** MATERIAL FOR THIS TASK follows **

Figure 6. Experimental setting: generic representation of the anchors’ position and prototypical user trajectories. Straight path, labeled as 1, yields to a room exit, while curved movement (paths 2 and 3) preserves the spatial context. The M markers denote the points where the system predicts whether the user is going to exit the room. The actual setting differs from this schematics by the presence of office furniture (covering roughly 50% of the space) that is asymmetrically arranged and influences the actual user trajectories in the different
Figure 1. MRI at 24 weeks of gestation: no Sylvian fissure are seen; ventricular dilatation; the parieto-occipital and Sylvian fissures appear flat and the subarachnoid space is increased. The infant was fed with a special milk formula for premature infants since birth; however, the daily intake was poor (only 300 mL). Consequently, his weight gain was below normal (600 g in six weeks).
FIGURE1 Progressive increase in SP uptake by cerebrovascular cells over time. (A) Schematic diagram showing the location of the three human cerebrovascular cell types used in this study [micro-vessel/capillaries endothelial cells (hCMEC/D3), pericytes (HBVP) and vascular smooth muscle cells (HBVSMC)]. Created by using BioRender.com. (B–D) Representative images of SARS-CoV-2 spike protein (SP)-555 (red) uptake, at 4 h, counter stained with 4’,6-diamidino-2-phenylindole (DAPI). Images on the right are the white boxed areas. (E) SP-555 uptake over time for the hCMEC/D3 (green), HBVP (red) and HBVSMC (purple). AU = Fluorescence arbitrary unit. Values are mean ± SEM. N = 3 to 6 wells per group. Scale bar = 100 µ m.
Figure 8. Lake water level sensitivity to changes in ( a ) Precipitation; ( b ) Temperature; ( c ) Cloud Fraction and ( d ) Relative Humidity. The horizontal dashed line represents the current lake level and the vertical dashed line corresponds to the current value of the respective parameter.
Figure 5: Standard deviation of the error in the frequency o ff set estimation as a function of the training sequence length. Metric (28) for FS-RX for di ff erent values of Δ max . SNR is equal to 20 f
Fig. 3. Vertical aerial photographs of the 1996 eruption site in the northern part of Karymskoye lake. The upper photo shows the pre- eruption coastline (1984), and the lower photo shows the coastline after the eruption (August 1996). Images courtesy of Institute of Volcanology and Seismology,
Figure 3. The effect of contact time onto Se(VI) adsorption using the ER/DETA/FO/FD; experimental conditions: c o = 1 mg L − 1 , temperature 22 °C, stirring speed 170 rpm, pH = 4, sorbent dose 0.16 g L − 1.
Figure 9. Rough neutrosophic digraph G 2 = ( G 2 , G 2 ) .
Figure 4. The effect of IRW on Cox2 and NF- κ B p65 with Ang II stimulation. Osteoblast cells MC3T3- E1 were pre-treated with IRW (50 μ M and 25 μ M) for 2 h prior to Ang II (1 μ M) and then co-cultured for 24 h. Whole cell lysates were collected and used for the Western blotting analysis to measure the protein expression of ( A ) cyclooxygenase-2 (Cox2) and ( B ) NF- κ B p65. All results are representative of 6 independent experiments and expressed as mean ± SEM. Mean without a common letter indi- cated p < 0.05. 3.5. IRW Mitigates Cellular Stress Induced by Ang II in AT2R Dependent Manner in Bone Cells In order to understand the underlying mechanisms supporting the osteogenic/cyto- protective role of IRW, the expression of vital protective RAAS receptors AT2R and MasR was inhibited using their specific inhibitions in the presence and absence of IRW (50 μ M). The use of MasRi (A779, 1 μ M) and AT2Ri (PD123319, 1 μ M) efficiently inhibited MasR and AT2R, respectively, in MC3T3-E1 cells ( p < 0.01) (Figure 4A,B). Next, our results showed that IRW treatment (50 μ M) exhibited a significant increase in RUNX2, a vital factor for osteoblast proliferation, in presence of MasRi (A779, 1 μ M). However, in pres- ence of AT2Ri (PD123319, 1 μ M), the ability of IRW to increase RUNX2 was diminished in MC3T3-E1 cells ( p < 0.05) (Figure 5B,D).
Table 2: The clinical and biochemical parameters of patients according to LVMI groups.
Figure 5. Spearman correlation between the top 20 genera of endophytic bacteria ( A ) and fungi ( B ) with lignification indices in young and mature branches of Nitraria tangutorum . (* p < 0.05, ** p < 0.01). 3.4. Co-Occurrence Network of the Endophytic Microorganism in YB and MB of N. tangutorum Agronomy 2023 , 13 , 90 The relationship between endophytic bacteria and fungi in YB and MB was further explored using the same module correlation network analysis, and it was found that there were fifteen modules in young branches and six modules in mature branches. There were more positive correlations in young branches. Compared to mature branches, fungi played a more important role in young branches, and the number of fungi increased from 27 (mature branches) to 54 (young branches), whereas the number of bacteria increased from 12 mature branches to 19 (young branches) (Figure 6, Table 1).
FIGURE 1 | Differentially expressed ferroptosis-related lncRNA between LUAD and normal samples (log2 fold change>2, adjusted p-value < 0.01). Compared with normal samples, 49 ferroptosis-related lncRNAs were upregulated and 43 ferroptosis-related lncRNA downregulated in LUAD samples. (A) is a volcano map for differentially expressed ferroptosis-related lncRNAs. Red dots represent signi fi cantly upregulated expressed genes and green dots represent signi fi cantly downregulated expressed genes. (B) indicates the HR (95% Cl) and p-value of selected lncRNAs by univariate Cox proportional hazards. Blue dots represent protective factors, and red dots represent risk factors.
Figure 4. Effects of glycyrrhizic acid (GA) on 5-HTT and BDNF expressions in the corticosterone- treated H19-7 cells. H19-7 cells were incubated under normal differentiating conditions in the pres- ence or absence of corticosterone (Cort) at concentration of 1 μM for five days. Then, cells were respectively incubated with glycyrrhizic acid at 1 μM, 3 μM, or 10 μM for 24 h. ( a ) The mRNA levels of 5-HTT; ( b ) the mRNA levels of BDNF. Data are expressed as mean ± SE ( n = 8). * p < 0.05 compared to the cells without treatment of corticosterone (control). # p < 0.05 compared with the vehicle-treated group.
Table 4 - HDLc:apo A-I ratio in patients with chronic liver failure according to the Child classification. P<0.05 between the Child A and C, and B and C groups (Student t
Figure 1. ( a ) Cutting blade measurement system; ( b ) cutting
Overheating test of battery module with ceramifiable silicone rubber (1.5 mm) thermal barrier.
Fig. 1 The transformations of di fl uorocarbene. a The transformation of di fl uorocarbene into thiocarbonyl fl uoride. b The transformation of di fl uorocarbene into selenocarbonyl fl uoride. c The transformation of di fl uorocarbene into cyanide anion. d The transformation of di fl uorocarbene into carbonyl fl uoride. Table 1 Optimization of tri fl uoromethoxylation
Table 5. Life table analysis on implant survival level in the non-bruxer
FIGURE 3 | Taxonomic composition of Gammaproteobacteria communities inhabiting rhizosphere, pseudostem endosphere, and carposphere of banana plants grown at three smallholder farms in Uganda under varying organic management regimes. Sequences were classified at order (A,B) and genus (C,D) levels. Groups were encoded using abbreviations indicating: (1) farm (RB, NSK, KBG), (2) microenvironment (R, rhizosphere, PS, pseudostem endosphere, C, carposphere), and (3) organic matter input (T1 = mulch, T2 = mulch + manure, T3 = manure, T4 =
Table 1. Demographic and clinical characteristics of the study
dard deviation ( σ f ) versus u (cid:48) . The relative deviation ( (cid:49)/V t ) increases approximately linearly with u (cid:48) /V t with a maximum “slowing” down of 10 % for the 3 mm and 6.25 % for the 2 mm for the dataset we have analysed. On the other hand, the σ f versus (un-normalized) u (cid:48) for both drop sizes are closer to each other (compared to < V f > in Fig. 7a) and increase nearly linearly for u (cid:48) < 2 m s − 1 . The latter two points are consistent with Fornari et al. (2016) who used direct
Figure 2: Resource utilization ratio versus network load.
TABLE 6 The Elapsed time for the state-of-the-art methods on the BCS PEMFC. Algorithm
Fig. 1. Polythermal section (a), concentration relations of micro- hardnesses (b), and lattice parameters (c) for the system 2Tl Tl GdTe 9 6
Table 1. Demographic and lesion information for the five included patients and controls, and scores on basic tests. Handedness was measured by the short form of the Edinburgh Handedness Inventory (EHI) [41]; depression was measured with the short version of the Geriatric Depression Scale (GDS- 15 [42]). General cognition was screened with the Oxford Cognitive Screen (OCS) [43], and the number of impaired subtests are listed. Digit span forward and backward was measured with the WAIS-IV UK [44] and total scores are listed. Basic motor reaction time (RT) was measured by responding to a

** End of MATERIAL FOR THIS TASK **

BRIEF ▸
Out of the entries, pull every line that mentions "parameters".

EXPECTED OUTPUT ▸
Table 2: The clinical and biochemical parameters of patients according to LVMI groups.
Fig. 1. Polythermal section (a), concentration relations of micro- hardnesses (b), and lattice parameters (c) for the system 2Tl Tl GdTe 9 6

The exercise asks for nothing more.